In fact the main Persian empire came to an end when Russia decided to take dominance of the important central asia, the didn't even do it alone, accompanying them to Isfahan was the ottomans.
Persia was carved into Bahrain, Azerbaijan, Turkmenistan, Armenia, Georgia and Uzbekistan amongst others [wiki]

mmkay, Hellenistic Persia is not Persia...is it Persia ruled by Greece.
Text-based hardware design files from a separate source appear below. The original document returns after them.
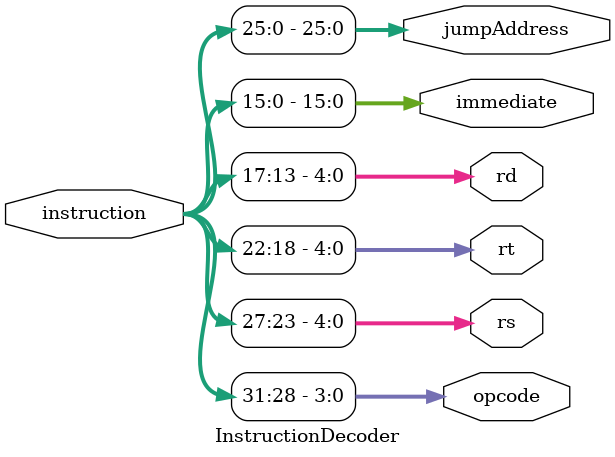
<source format=v>
module InstructionDecoder(
    input [31:0] instruction,
    output reg [3:0] opcode,
    output reg [4:0] rs, rt, rd,
    output reg [15:0] immediate,
    output reg [25:0] jumpAddress
);
    always @(*) begin
        opcode = instruction[31:28];
        rs = instruction[27:23];
        rt = instruction[22:18];
        rd = instruction[17:13];
        immediate = instruction[15:0];
        jumpAddress = instruction[25:0];
    end
endmodule

</source>
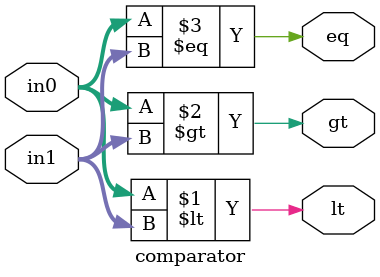
<source format=v>
module comparator(lt,gt,eq,in0,in1);
input [15:0]in0,in1;
output lt,gt,eq;

assign lt=in0<in1;
assign gt=in0>in1;
assign eq=in0==in1;

endmodule

</source>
After that, those empires are considered Iranian in nature, not Persian(oh, and the Safavid Persian Dynasty is a ridiculous attempt to recover whatever persian culture was left after 1000 of muslim eradication of other native cultures)

So if I add together those years...I get around 300-400 years...just like last time :p

If you add all those dates up, you'd see that Persia is one of, if not THE longest spanning Empire[Civilization] in the entire history of the world.
Persia was at the very least on par with the Romans and British - one reason I think people don't realize this is that they have a great deal of knowledge of the european civs.

I agree that most people have more knowledge of European history than world history(or middle east history), but I don't agree with your dates, as those empires were no more persian than the portuguese empire is still spanish.

Now you say that mongol could have been cut out for Persia but I would say that the Mongols were another iconic civilization.

I would definately rate Mongols higher than Russia, Spain, Zulu, Aztecs, India and a few others that aren't coming to mind. [Possibly America and Japs]

I think the Mongols are the only possible civ that could have been cut to make room for the Persians, but that they win out because they held a MUCH larger amount of territory at their height than the persians did.
 
Well, I really don't think anyone can argue that the Zulu were more important than the Persians; however, they are in in order to give "geographic diversity."